START TEXT UNDER STUDY

I especially like Dupin’s secretary Nolwenn, who served his predecessor and the Commissaire before him. “Dupin admired Nolween. She was unshakably pragmatic and determined. Nothing was too much for her; it always just seemed to be a question of the--correct or incorrect--approach to something. ... Nolwenn was indispensable to him in general, but particularly because of her practically limitless local and regional knowledge.... She was a Breton woman through and through, still fundamentally suspicious of France. After all, Brittany had only been a part of France since 1532, ‘for a piddling five hundred years’--an annexation!” (73-4) Characterization is excellent.

Bannalec excels in using atmosphere to reveal character. “As evening came on, the light became more and more bewitching. The colours of witchcraft: everything shone brightly, warm, soft, and golden. It always seemed to Dupin as though the sun mysteriously made everything glow for a few hours before it set. Things weren’t simply lit up: they radiated light from within themselves. Dupin had never seen this kind of light anywhere else in the world, only in Brittany. He was sure this must have been one of the main reasons the painters came here. He still found it a bit embarrassing when he caught himself--the city slicker par excellence--in sentimental raptures over nature like this. And he had to admit tht it was happening more and more.” (76)

I can’t say much about the plot without doing a spoiler, but the motive is reasonable with appropriate foreshadowing of the identity of the killer.

At least one Amazon reviewer disliked the translation, but I found it flowing. Not being Francophone, I cannot speak to its accuracy. I did find DEATH IN BRITTANY an engaging opening book in what I hope will be a long series. ( solid A)
 
NORDIC NIGHTS is the third book in Lise McClendon’s Alix Thorsson mystery series set in Jackson Hole, Wyoming. Alix is the owner of the Second Sun Gallery. It was originally published in 1999, then reissued in e-book format in 2010.

Alix is much involved with the annual winter festival, this year entitled Nordic Nights. She’s invited Norwegian artist and national treasure Glasius Dokken to exhibit his painted murals depicting scenes from Norse mythology in the gallery and to help judge the ice carving contest. Instead, Glasius winds up stabbed to death in a hotel room, with Alix’s stepfather Hank Helgeson arrested for his murder. The room had been rented to Madame Isa Mardoll, a psychic who uses antique set of runestones, which she now says is missing, to tell fortunes,. Why was Glasius in her room, and who wanted the runestones enough to kill him for them? Complicating the situation is a small slab of stone, now also missing, that Alix’s mother Una Helgeson found at an archaeological dig in Minnesota the previous summer; carved with runes similar to those on the Kensington Rune Stone, it also purports to be a report of a Viking exploration of Minnesota. Who stole it from Hank’s truck? Why?

END TEXT UNDER STUDY
START RECORD EXCERPTS

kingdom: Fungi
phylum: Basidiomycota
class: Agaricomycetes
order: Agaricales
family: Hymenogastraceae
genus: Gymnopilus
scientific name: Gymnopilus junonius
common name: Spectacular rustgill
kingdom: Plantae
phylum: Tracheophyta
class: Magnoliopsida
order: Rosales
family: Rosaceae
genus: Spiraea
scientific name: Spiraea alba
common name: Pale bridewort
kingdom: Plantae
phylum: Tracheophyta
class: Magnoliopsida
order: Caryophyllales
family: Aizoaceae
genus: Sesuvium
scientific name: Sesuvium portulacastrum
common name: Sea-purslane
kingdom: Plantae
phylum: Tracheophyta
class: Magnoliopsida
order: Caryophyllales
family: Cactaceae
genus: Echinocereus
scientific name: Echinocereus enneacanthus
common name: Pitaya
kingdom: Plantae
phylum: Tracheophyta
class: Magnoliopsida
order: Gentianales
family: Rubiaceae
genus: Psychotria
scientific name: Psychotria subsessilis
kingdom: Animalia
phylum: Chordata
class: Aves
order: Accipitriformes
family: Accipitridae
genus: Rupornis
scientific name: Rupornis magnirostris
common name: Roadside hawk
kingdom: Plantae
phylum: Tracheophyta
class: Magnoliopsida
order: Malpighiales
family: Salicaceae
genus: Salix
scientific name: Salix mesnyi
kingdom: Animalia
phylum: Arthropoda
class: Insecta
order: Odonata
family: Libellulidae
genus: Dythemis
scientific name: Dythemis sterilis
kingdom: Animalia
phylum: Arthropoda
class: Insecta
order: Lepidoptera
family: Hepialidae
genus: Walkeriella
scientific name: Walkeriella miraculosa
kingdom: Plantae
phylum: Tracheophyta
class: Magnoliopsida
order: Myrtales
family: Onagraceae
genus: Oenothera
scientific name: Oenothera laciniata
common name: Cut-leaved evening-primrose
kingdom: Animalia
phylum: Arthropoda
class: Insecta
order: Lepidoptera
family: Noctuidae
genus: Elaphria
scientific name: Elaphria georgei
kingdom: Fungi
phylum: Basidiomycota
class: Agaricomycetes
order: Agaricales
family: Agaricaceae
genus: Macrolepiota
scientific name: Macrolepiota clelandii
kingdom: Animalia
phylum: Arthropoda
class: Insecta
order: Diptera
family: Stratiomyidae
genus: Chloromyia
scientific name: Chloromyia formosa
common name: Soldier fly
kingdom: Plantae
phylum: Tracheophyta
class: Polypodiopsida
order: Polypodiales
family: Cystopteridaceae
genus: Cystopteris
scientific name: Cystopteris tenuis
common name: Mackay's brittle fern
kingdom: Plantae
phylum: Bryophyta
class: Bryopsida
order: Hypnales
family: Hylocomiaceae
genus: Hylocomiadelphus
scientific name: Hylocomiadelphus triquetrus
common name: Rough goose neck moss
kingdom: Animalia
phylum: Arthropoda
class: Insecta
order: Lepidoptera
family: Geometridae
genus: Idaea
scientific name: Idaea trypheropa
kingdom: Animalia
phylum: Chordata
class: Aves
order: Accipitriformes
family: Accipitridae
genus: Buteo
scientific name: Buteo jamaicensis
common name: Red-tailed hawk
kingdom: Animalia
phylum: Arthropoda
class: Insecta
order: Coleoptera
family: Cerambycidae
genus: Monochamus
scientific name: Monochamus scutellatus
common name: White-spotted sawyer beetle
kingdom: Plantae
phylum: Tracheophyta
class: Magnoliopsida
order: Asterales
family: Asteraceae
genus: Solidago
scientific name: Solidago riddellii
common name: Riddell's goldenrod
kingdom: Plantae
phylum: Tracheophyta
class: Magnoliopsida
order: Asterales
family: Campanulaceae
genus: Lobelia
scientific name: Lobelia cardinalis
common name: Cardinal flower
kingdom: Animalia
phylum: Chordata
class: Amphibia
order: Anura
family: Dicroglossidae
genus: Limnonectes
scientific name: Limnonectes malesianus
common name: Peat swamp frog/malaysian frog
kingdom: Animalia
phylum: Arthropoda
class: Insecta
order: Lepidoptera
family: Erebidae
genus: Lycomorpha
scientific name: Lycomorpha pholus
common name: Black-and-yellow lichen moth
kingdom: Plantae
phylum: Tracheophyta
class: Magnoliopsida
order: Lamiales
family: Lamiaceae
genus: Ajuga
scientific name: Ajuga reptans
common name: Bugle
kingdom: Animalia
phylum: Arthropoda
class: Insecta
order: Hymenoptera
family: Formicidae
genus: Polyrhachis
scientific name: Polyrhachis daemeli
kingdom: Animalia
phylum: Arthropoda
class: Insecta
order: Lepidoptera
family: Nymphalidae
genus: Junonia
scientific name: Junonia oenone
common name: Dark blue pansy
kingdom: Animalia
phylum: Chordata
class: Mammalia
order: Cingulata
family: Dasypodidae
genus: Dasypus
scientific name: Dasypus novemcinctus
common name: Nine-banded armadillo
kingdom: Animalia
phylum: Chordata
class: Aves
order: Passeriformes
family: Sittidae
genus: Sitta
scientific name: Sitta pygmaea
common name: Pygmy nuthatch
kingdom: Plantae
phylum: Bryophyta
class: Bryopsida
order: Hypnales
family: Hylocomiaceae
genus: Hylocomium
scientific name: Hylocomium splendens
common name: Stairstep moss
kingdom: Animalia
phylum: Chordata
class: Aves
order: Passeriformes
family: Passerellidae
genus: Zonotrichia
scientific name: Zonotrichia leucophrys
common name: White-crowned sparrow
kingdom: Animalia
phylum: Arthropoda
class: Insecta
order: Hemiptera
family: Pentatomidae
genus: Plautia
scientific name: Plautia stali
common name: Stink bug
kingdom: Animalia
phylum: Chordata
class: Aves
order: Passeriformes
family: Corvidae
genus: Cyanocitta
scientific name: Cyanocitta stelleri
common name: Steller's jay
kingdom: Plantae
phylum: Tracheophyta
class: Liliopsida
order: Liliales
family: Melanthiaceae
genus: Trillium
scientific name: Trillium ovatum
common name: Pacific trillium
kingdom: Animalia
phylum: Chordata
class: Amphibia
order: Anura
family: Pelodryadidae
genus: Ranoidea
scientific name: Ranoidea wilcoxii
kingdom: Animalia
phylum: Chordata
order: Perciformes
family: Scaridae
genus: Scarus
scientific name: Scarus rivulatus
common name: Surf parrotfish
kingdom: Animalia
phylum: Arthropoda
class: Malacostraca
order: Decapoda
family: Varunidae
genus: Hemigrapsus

END RECORD EXCERPTS

EXERCISE 1 –
Decide whether each statement agrees with the book reviews, answering yes or no and quoting the words that decide it: (a) Nordic Nights was first published in 2010; (b) Nolwenn served Dupin's predecessor; (c) the reviewer is Francophone.
EXERCISE 2 –
List every character named in the book reviews' account of Nordic Nights.
The items are not needed for working with the book reviews.

TASK RESULT 1 –
(a) No: "It was originally published in 1999, then reissued in e-book format in 2010."
(b) Yes: "who served his predecessor and the Commissaire before him"
(c) No: "Not being Francophone, I cannot speak to its accuracy."

TASK RESULT 2 –
Alix Thorsson, Glasius Dokken, Hank Helgeson, Madame Isa Mardoll, Una Helgeson